L’artiste ivoirien Elown, de son vrai nom Brice N’Wolé, a été sanctionné par la Commission de suspension du permis de conduire. Il écope d’une suspension d’un an, dont trois mois fermes, suite à la diffusion d’une vidéo le montrant au volant d’un véhicule sans tenir le volant en pleine circulation.
Une vidéo virale à l’origine de la sanction
La polémique a éclaté après la publication sur les réseaux sociaux d’une séquence dans laquelle Elown adopte une attitude jugée dangereuse : les bras croisés, sans contact avec le volant, alors que son véhicule roule sur une voie publique. L’incident a suscité de nombreuses réactions en ligne, notamment sur X (ex-Twitter), où de nombreux internautes ont dénoncé l’irresponsabilité du geste.
Une réponse ferme des autorités
Alertées par la viralité de la vidéo, les autorités ivoiriennes, via le ministère des Transports et la Direction générale des Transports terrestres et de la Circulation (DGTTC), ont convoqué l’artiste à une séance disciplinaire ce jeudi 19 juin 2025.
À l’issue de cette audience, la Commission a pris une décision exemplaire : une suspension du permis de conduire pour une durée de 12 mois, dont trois mois fermes. Cela signifie que pendant cette période, Elown n’a pas le droit de conduire, sous peine de sanctions supplémentaires. Les neuf mois restants sont placés sous sursis avec vigilance renforcée, ce qui implique qu’en cas de récidive ou d’infraction, la totalité de la peine pourra être réactivée, voire alourdie.

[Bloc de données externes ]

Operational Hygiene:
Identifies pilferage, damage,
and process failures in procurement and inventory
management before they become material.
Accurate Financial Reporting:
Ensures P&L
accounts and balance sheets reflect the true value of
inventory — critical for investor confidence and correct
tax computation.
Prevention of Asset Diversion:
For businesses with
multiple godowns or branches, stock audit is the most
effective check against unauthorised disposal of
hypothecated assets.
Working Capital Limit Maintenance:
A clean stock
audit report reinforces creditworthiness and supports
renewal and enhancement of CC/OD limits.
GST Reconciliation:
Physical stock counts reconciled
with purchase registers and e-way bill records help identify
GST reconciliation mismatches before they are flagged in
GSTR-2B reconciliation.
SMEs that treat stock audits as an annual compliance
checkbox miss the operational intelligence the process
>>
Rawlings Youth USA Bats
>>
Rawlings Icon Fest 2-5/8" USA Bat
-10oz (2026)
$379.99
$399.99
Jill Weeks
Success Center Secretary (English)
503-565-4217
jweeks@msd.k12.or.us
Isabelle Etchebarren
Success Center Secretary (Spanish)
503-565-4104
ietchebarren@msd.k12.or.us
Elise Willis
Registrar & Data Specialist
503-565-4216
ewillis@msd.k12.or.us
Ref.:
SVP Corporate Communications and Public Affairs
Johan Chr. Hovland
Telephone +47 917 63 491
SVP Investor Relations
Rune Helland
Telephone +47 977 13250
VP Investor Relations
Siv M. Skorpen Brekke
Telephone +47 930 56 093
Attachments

Par cette sanction, les autorités souhaitent envoyer un message clair à l’ensemble des usagers de la route, et en particulier aux personnalités publiques ayant une influence sur la jeunesse : le civisme routier est une obligation pour tous.
« La sécurité routière est une priorité nationale. Nul n’est au-dessus des lois, quelle que soit sa notoriété », a rappelé un responsable du ministère des Transports.
À ce jour, Elown ne s’est pas encore exprimé officiellement sur cette affaire. Son équipe de communication n’a pas répondu aux sollicitations des médias. Il reste à savoir si l’artiste choisira de reconnaître son erreur publiquement ou contestera la décision.